10/04/2018 - 10:00
O movimento global por um consumo sustentável chegou definitivamente à cadeia da proteína animal. Os consumidores, cada vez mais bem informados, estão dizendo não para as práticas de manejo que levem sofrimento a bovinos, suínos e aves. Essas cadeias processam globalmente 262,7 milhões de toneladas por ano, e podem enfrentar daqui para frente uma forte barreira comercial, caso se descuidem do tema. A DINHEIRO RURAL entrevista, neste mês, o zootecnista José Rodolfo Ciocca, gerente de Agropecuária Sustentável da World Animal Protection, organização não-governamental inglesa que atua em todo o mundo na defesa de qualquer tipo de animal, de cães até elefantes. Desde 2013, a entidade apresenta o relatório anual Benchmark de Negócios do Bem-estar Animal na Fazenda (BBFAW, na sigla em inglês). “O Brasil é um grande responsável na produção global de alimentos, que começa a atender uma demanda de perfil de consumidores que são a favor de uma pegada mais ética e pode elevar ainda mais a sua importância”, diz Ciocca. Leia os principais trechos da entrevista.
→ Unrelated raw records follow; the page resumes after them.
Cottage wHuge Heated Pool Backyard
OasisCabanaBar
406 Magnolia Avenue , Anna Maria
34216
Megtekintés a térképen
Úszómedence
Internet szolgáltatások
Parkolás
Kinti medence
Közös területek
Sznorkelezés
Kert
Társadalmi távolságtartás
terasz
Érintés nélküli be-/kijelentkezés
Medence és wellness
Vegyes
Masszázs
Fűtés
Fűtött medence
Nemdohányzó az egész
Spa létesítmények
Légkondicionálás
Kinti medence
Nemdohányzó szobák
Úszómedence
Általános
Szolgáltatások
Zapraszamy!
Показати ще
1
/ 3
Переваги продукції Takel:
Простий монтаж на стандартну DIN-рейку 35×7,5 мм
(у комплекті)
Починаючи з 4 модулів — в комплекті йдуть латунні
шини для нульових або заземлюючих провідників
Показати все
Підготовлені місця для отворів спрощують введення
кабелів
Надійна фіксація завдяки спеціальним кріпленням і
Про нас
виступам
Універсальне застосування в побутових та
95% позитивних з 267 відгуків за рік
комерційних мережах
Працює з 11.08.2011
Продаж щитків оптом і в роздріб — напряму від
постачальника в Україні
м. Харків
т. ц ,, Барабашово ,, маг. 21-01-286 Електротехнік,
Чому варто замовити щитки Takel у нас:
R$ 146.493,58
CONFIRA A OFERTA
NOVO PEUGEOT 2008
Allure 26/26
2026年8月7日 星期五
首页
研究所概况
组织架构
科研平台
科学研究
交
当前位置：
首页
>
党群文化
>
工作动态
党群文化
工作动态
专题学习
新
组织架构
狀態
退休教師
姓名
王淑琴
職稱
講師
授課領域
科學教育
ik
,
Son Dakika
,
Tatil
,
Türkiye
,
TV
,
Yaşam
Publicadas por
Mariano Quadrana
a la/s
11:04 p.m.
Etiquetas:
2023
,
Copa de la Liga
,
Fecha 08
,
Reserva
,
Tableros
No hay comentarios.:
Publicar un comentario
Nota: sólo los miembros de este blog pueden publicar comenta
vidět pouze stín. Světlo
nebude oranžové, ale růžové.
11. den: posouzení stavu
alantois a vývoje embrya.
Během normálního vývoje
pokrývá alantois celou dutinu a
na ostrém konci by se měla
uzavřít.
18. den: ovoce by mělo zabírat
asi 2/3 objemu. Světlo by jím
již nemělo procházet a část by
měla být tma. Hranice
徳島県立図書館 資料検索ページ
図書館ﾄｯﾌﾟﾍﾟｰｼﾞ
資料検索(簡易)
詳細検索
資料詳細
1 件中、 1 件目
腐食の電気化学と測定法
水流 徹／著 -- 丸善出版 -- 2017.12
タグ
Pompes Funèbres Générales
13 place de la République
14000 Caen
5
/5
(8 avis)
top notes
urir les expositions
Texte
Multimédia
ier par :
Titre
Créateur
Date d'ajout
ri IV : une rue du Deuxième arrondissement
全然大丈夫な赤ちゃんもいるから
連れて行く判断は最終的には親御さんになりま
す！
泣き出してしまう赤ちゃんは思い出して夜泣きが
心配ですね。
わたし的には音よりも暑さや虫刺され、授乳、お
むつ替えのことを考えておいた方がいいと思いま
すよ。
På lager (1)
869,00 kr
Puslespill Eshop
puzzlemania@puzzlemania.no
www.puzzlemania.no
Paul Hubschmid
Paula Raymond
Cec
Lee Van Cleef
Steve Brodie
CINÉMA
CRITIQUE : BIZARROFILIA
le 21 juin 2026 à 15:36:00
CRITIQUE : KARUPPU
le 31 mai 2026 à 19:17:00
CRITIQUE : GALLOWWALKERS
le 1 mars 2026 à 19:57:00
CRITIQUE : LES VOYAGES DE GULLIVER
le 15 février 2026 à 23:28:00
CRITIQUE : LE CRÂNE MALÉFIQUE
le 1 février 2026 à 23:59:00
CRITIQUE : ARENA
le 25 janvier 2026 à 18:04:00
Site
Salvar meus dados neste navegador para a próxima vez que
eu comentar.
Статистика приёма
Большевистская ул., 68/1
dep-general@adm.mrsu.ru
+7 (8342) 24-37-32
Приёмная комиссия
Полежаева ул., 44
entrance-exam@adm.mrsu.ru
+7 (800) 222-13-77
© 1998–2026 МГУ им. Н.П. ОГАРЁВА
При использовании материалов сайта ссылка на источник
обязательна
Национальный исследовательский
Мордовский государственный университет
DINHEIRO RURAL – Há novidades na edição 2018 do relatório sobre bem-estar animal?
JOSÉ RODOLFO CIOCCA − A novidade é que estamos vendo um grande movimento de empresas comprometidas com investimentos em bem-estar animal. O estudo avaliou 110 empresas de 18 países, ligadas à cadeia de produção e ao comércio de alimentos. No primeiro relatório havia 68 empresas de 12 países. No Brasil, foram avaliadas três empresas: a BRF, a JBS e a Marfrig. Elas estão incorporando mais a política de bem-estar animal. O plano é aumentar cada vez mais o número de empresas avaliadas, especialmente na América Latina e na Ásia.
RURAL − Como as empresas comprovam que estão mudando as suas práticas?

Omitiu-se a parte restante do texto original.